Art in the Political Moment
The timing of El Salvador's debut pavilion carries unavoidable political weight. Since early 2025, the nation has been central to debates about migration policy in the United States, with the Trump administration's deportation initiatives and El Salvador's controversial acceptance of detained individuals at the Terrorism Confinement Center. President Bukele's governance has made El Salvador a flashpoint in discussions about security, human rights, and sovereignty.
Yet Molina resists being drawn into explicit political commentary. His focus remains on the human dimension of displacement rather than the machinery of policy.
"We are living in a very difficult moment as far as global displacement is concerned," he observes. "Migration is a word being used more often throughout the globe, and we are living it. We are feeling it." While migration has always been part of human history, contemporary displacement occurs at unprecedented scales, driven by climate change, economic inequality, political persecution, and armed conflict.

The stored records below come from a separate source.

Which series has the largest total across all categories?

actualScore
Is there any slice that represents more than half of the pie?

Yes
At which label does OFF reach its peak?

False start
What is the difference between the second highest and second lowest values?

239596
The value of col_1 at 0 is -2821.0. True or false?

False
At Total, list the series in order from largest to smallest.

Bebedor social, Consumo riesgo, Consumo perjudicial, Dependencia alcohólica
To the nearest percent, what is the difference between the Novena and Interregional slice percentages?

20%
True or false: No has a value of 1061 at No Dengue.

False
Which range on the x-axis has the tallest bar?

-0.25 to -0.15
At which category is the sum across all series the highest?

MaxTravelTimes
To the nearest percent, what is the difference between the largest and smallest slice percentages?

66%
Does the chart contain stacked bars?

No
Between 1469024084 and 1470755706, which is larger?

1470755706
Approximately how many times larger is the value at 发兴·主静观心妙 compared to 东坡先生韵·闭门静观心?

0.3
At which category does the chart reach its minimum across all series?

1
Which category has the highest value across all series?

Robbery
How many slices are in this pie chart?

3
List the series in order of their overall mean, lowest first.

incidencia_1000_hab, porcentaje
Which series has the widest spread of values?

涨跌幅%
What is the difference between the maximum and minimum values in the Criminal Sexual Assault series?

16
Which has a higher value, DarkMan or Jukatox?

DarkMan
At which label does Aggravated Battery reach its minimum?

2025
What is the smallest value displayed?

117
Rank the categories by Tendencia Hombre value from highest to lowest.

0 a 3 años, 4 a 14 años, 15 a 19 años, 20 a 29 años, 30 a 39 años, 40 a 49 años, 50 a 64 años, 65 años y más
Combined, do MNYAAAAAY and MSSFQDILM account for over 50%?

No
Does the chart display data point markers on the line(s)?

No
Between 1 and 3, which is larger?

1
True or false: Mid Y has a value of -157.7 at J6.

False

At the heart of Molina's practice is a philosophical stance: borders are conceptual impositions rather than natural facts. His art seeks to build bridges across these imposed divisions, creating space for viewers to access their own emotional responses and interpretations. He frames his work as social practice, an invitation to dialogue among cultures that might otherwise remain separate.
"I believe that this exchange is the key to the preservation and evolution of our traditions," Molina says. "It is this exchange that enriches each one of us and, as a result, our communities as a whole."
The Venice Biennale, as the most significant recurring event in the international art calendar, has long served as a site where nations present their cultural identities and engage with global concerns. National pavilions frequently grapple with their home countries' politics and the policies of more powerful nations that shape their realities. While some participants attempt to maintain an apolitical stance, the Biennale inevitably becomes a space where aesthetic and political concerns intersect.
"The message with 'Children of the World' is to make conscious that we all belong," Molina emphasizes. "For us to be more compassionate for others, especially the ones who have no place to be."